Zhe Lin1,a, Zike Yuan2,d, Jieru Zhao3, Wei Zhang4, Hui Wang1,b and Yonghong Tian1,5,c
1Peng Cheng Laboratory, China
alinzh01@pcl.ac.cn
bwangh06@pcl.ac.cn
ctianyh@pcl.ac.cn
2The University of Auckland, New Zealand
dzyua138@aucklanduni.ac.nz
3Shanghai Jiao Tong University, China
zhao-jieru@sjtu.edu.cn
4The Hong Kong University of Science and Technology, Hong Kong, China
wei.zhang@ust.hk
5Peking University, China

ABSTRACT


Power estimation is the basis of many hardware optimization strategies. However, it is still challenging to offer accurate power estimation at an early stage such as highlevel synthesis (HLS). In this paper, we propose PowerGear, a graph-learning-assisted power estimation approach for FPGA HLS, which features high accuracy, efficiency and transferability. PowerGear comprises two main components: a graph construction flow and a customized graph neural network (GNN) model. Specifically, in the graph construction flow, we introduce buffer insertion, datapath merging, graph trimming and feature annotation techniques to transform HLS designs into graph-structured data, which encode both intra-operation micro-architectures and inter-operation interconnects annotated with switching activities. Furthermore, we propose a novel power-aware heterogeneous edge-centric GNN model which effectively learns heterogeneous edge semantics and structural properties of the constructed graphs via edge-centric neighborhood aggregation, and fits the formulation of dynamic power. Compared with on-board measurement, PowerGear estimates total and dynamic power for new HLS designs with errors of 3.60% and 8.81%, respectively, which outperforms the prior arts in research and the commercial product Vivado.

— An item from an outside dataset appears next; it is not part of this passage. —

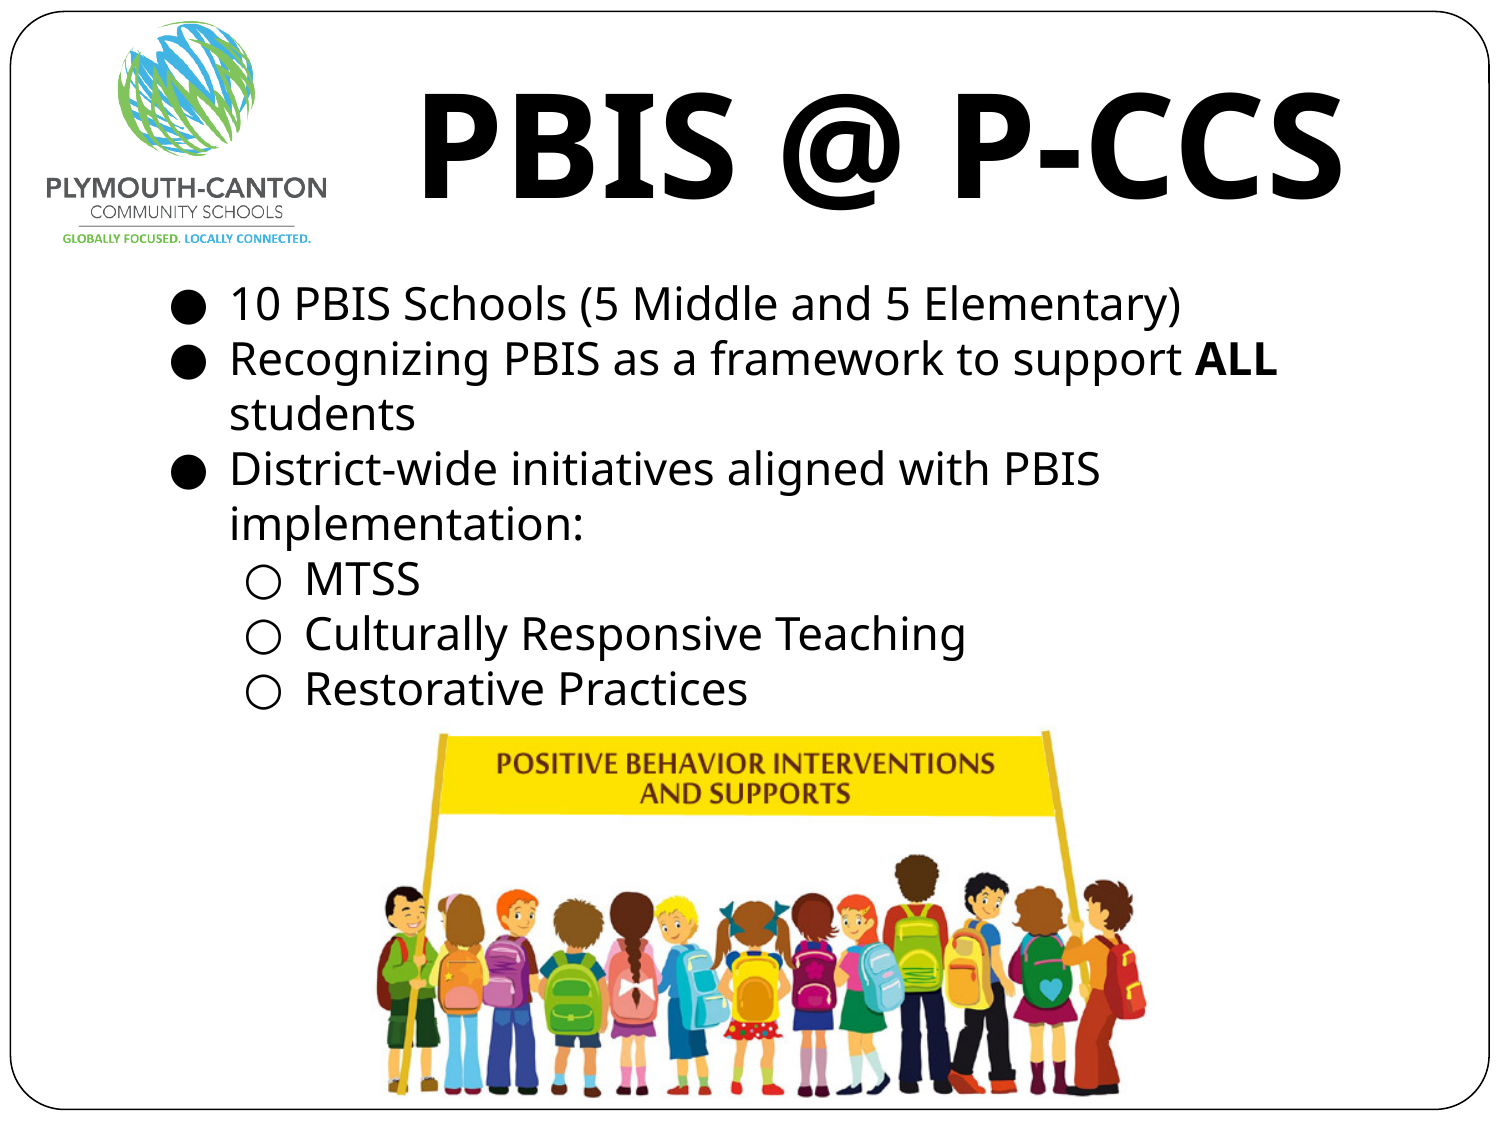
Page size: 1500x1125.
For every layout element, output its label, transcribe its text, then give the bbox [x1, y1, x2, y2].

In addition, PowerGear demonstrates a speedup of 4× over Vivado power estimator. Finally, we present a case study in which PowerGear is exploited to facilitate design space exploration for FPGA HLS, leading to a performance gain of up to 11.2%, compared with methods using state-of-the-art predictive models.

Keywords: High-Level Synthesis, Graph Neural Network, Power Estimation.